## TASK REQUIREMENTS
Output only the lines below from the one holding "Eduardo Scheffler" down to the one holding "Ökar prestandan genom", both end lines included and every picture dropped.

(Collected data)
************

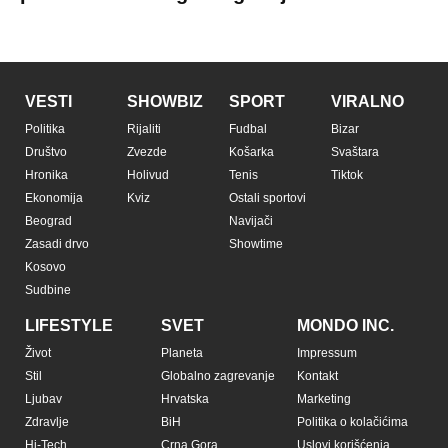
VESTI
SHOWBIZ
SPORT
VIRALNO
Politika
Rijaliti
Fudbal
Bizar
Društvo
Zvezde
Košarka
Svaštara
Hronika
Holivud
Tenis
Tiktok
Ekonomija
Kviz
Ostali sportovi
Beograd
Navijači
Zasadi drvo
Showtime
Kosovo
Sudbine
LIFESTYLE
SVET
MONDO INC.
Život
Planeta
Impressum
Stil
Globalno zagrevanje
Kontakt
Ljubav
Hrvatska
Marketing
Zdravlje
BiH
Politika o kolačićima
Hi-Tech
Crna Gora
Uslovi korišćenja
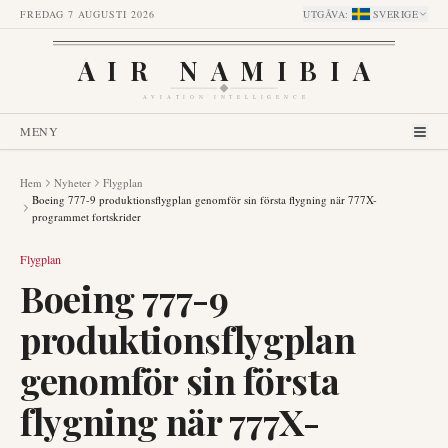
FREDAG 7 AUGUSTI 2026
UTGÅVA
:
SVERIGE
AIR NAMIBIA
AVIATION INTELLIGENCE
MENY
Hem
Nyheter
Flygplan
Boeing 777-9 produktionsflygplan genomför sin första flygning när 777X-
programmet fortskrider
Flygplan
Boeing 777-9
produktionsflygplan
genomför sin första
flygning när 777X-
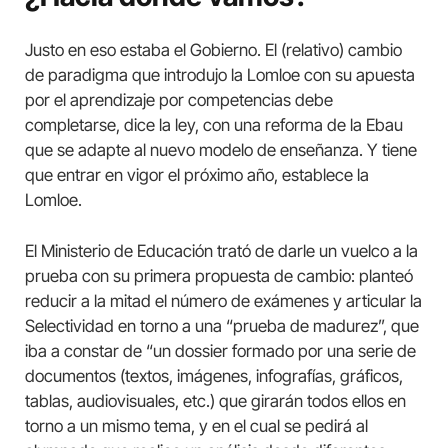
Justo en eso estaba el Gobierno. El (relativo) cambio
de paradigma que introdujo la Lomloe con su apuesta
por el aprendizaje por competencias debe
completarse, dice la ley, con una reforma de la Ebau
que se adapte al nuevo modelo de enseñanza. Y tiene
que entrar en vigor el próximo año, establece la
Lomloe.
El Ministerio de Educación trató de darle un vuelco a la
prueba con su primera propuesta de cambio: planteó
reducir a la mitad el número de exámenes y articular la
Selectividad en torno a una “prueba de madurez”, que
iba a constar de “un dossier formado por una serie de
documentos (textos, imágenes, infografías, gráficos,
tablas, audiovisuales, etc.) que girarán todos ellos en
torno a un mismo tema, y en el cual se pedirá al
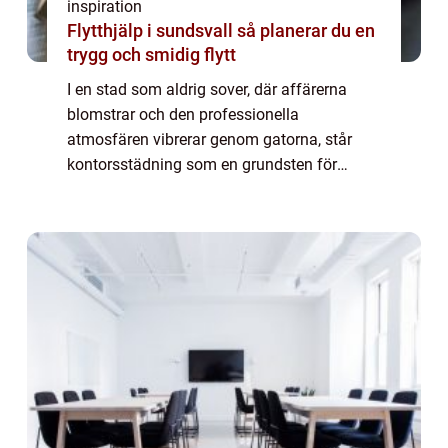
inspiration
Flytthjälp i sundsvall så planerar du en
trygg och smidig flytt
I en stad som aldrig sover, där affärerna
blomstrar och den professionella
atmosfären vibrerar genom gatorna, står
kontorsstädning som en grundsten för
framgång och välmående. Stockholm, känt
f&oum...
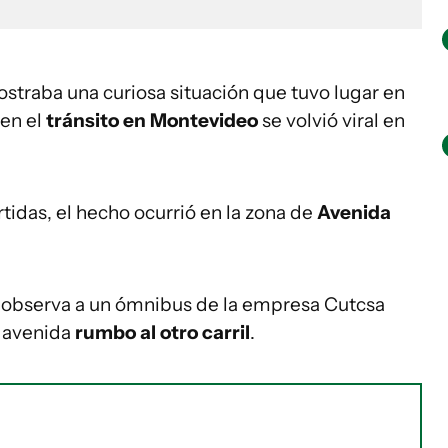
traba una curiosa situación que tuvo lugar en
 en el
tránsito en Montevideo
se volvió viral en
idas, el hecho ocurrió en la zona de
Avenida
se observa a un ómnibus de la empresa Cutcsa
a avenida
rumbo al otro carril
.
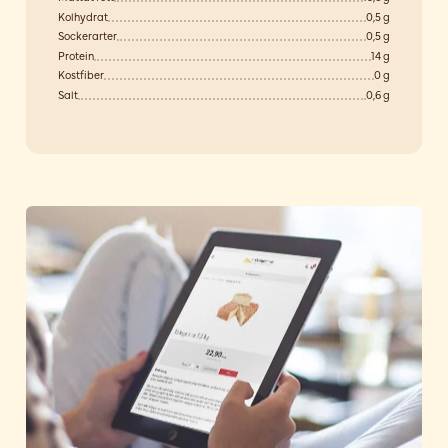
Kolhydrat
0,5 g
Sockerarter
0,5 g
Protein
14 g
Kostfiber
0 g
Salt
0,6 g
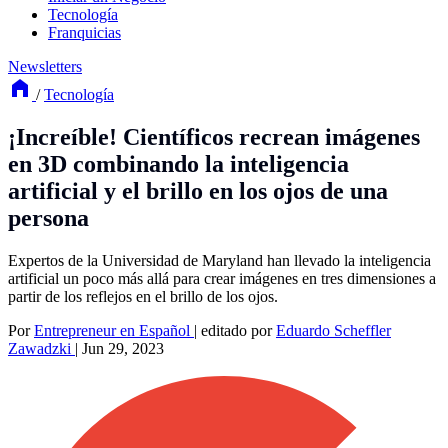
Tecnología
Franquicias
Newsletters
/
Tecnología
¡Increíble! Científicos recrean imágenes
en 3D combinando la inteligencia
artificial y el brillo en los ojos de una
persona
Expertos de la Universidad de Maryland han llevado la inteligencia
artificial un poco más allá para crear imágenes en tres dimensiones a
partir de los reflejos en el brillo de los ojos.
Por
Entrepreneur en Español
|
editado por
Eduardo Scheffler
Zawadzki
|
Jun 29, 2023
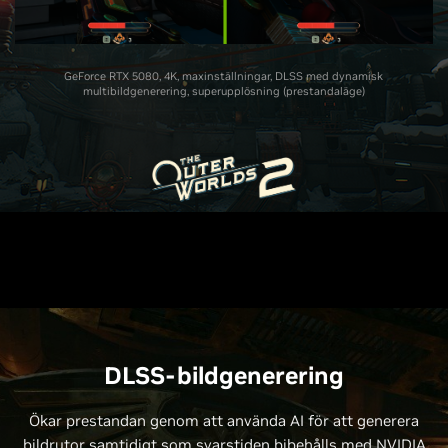
GeForce RTX 5080, 4K, maxinställningar, DLSS med dynamisk
multibildgenerering, superupplösning (prestandaläge)
DLSS-bildgenerering
Ökar prestandan genom att använda AI för att generera
bildrutor samtidigt som svarstiden bibehålls med NVIDIA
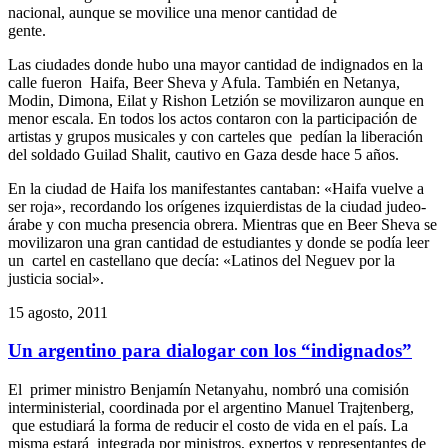
nacional, aunque se movilice una menor cantidad de
gente.
Las ciudades donde hubo una mayor cantidad de indignados en la
calle fueron Haifa, Beer Sheva y Afula. También en Netanya,
Modin, Dimona, Eilat y Rishon Letzión se movilizaron aunque en
menor escala. En todos los actos contaron con la participación de
artistas y grupos musicales y con carteles que pedían la liberación
del soldado Guilad Shalit, cautivo en Gaza desde hace 5 años.
En la ciudad de Haifa los manifestantes cantaban: «Haifa vuelve a
ser roja», recordando los orígenes izquierdistas de la ciudad judeo-
árabe y con mucha presencia obrera. Mientras que en Beer Sheva se
movilizaron una gran cantidad de estudiantes y donde se podía leer
un cartel en castellano que decía: «Latinos del Neguev por la
justicia social».
15 agosto, 2011
Un argentino para dialogar con los “indignados”
El primer ministro Benjamín Netanyahu, nombró una comisión
interministerial, coordinada por el argentino Manuel Trajtenberg,
que estudiará la forma de reducir el costo de vida en el país. La
misma estará integrada por ministros, expertos y representantes de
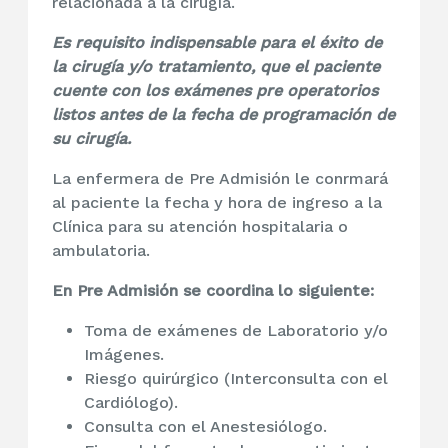
relacionada a la cirugía.
Es requisito indispensable para el éxito de
la cirugía y/o tratamiento, que el paciente
cuente con los exámenes pre operatorios
listos antes de la fecha de programación de
su cirugía.
La enfermera de Pre Admisión le conrmará
al paciente la fecha y hora de ingreso a la
Clínica para su atención hospitalaria o
ambulatoria.
En Pre Admisión se coordina lo siguiente:
Toma de exámenes de Laboratorio y/o
Imágenes.
Riesgo quirúrgico (Interconsulta con el
Cardiólogo).
Consulta con el Anestesiólogo.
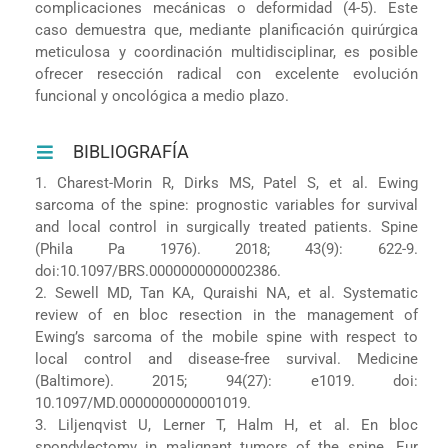
complicaciones mecánicas o deformidad (4-5). Este
caso demuestra que, mediante planificación quirúrgica
meticulosa y coordinación multidisciplinar, es posible
ofrecer resección radical con excelente evolución
funcional y oncológica a medio plazo.
BIBLIOGRAFÍA
1. Charest-Morin R, Dirks MS, Patel S, et al. Ewing
sarcoma of the spine: prognostic variables for survival
and local control in surgically treated patients. Spine
(Phila Pa 1976). 2018; 43(9): 622-9.
doi:10.1097/BRS.0000000000002386.
2. Sewell MD, Tan KA, Quraishi NA, et al. Systematic
review of en bloc resection in the management of
Ewing’s sarcoma of the mobile spine with respect to
local control and disease-free survival. Medicine
(Baltimore). 2015; 94(27): e1019. doi:
10.1097/MD.0000000000001019.
3. Liljenqvist U, Lerner T, Halm H, et al. En bloc
spondylectomy in malignant tumors of the spine. Eur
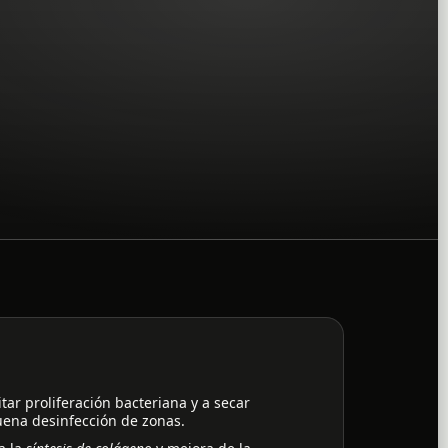
itar proliferación bacteriana y a secar
ena desinfección de zonas.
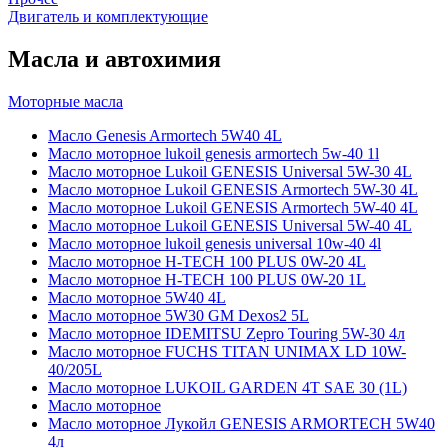
Двигатель и комплектующие
Масла и автохимия
Моторные масла
Масло Genesis Armortech 5W40 4L
Масло моторное lukoil genesis armortech 5w-40 1l
Масло моторное Lukoil GENESIS Universal 5W-30 4L
Масло моторное Lukoil GENESIS Armortech 5W-30 4L
Масло моторное Lukoil GENESIS Armortech 5W-40 4L
Масло моторное Lukoil GENESIS Universal 5W-40 4L
Масло моторное lukoil genesis universal 10w-40 4l
Масло моторное H-TECH 100 PLUS 0W-20 4L
Масло моторное H-TECH 100 PLUS 0W-20 1L
Масло моторное 5W40 4L
Масло моторное 5W30 GM Dexos2 5L
Масло моторное IDEMITSU Zepro Touring 5W-30 4л
Масло моторное FUCHS TITAN UNIMAX LD 10W-
40/205L
Масло моторное LUKOIL GARDEN 4Т SAE 30 (1L)
Масло моторное
Масло моторное Лукойл GENESIS ARMORTECH 5W40
4л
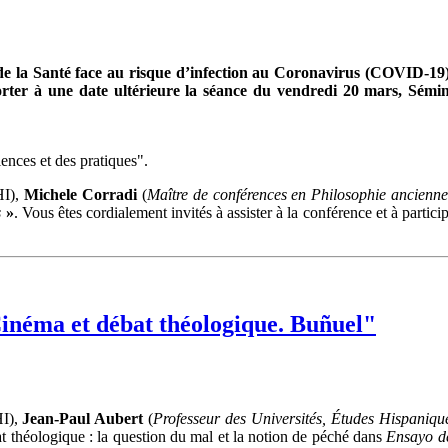
e la Santé face au risque d’infection au Coronavirus (COVID-19), 
eporter à une date ultérieure la séance du vendredi 20 mars, Sém
ences et des pratiques".
HI),
Michele Corradi
(
Maître de conférences en Philosophie ancienne,
s
»
. Vous êtes cordialement invités à assister à la conférence et à part
Cinéma et débat théologique. Buñuel"
I),
Jean-Paul Aubert
(
Professeur des Universités, Études Hispaniqu
t théologique : la question du mal et la notion de péché dans
Ensayo d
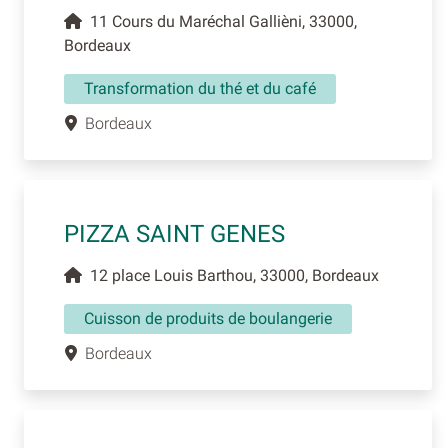
11 Cours du Maréchal Gallièni, 33000,
Bordeaux
Transformation du thé et du café
Bordeaux
PIZZA SAINT GENES
12 place Louis Barthou, 33000, Bordeaux
Cuisson de produits de boulangerie
Bordeaux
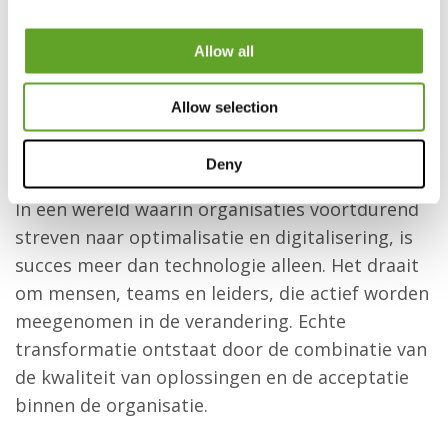
Allow all
Allow selection
Bereik maximaal resultaat door een
unieke methode
Deny
In een wereld waarin organisaties voortdurend
streven naar optimalisatie en digitalisering, is
succes meer dan technologie alleen. Het draait
om mensen, teams en leiders, die actief worden
meegenomen in de verandering. Echte
transformatie ontstaat door de combinatie van
de kwaliteit van oplossingen en de acceptatie
binnen de organisatie.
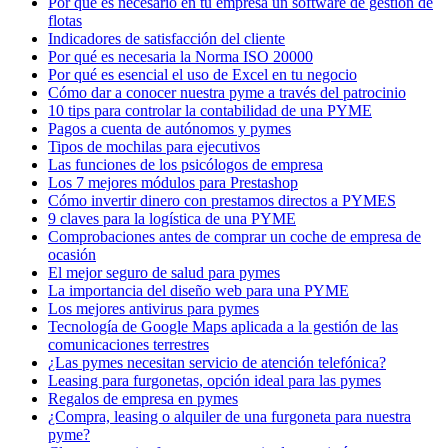
Por qué es necesario en tu empresa un software de gestión de
flotas
Indicadores de satisfacción del cliente
Por qué es necesaria la Norma ISO 20000
Por qué es esencial el uso de Excel en tu negocio
Cómo dar a conocer nuestra pyme a través del patrocinio
10 tips para controlar la contabilidad de una PYME
Pagos a cuenta de autónomos y pymes
Tipos de mochilas para ejecutivos
​Las funciones de los psicólogos de empresa
Los 7 mejores módulos para Prestashop
Cómo invertir dinero con prestamos directos a PYMES
9 claves para la logística de una PYME
Comprobaciones antes de comprar un coche de empresa de
ocasión
El mejor seguro de salud para pymes
La importancia del diseño web para una PYME
Los mejores antivirus para pymes
Tecnología de Google Maps aplicada a la gestión de las
comunicaciones terrestres
¿Las pymes necesitan servicio de atención telefónica?
Leasing para furgonetas, opción ideal para las pymes
Regalos de empresa en pymes
¿Compra, leasing o alquiler de una furgoneta para nuestra
pyme?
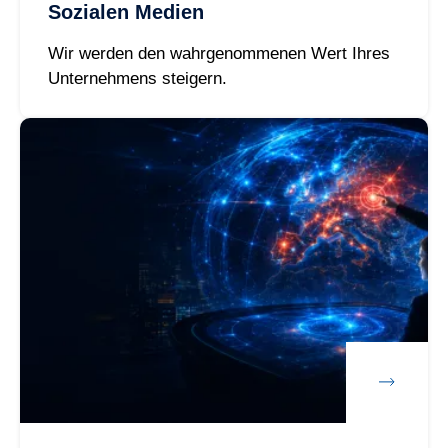
Sozialen Medien
Wir werden den wahrgenommenen Wert Ihres
Unternehmens steigern.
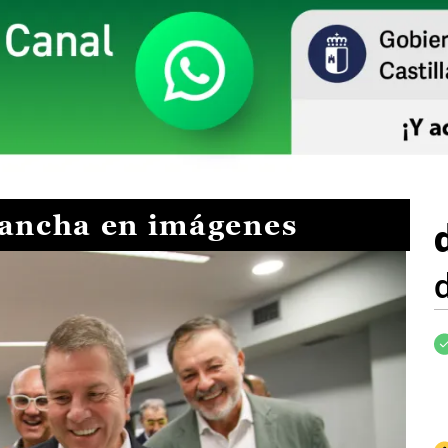
Mancha en imágenes
I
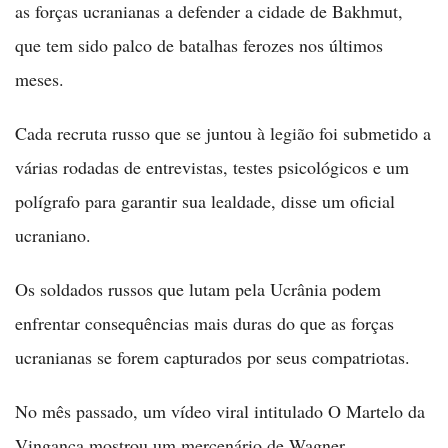
as forças ucranianas a defender a cidade de Bakhmut,
que tem sido palco de batalhas ferozes nos últimos
meses.
Cada recruta russo que se juntou à legião foi submetido a
várias rodadas de entrevistas, testes psicológicos e um
polígrafo para garantir sua lealdade, disse um oficial
ucraniano.
Os soldados russos que lutam pela Ucrânia podem
enfrentar consequências mais duras do que as forças
ucranianas se forem capturados por seus compatriotas.
No mês passado, um vídeo viral intitulado O Martelo da
Vingança mostrou um mercenário de Wagner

************

## OUTPUT OF THE TASK
Eduardo Scheffler
Zawadzki
|
Jun 29, 2023
GeForce RTX 5080, 4K, maxinställningar, DLSS med dynamisk
multibildgenerering, superupplösning (prestandaläge)
DLSS-bildgenerering
Ökar prestandan genom att använda AI för att generera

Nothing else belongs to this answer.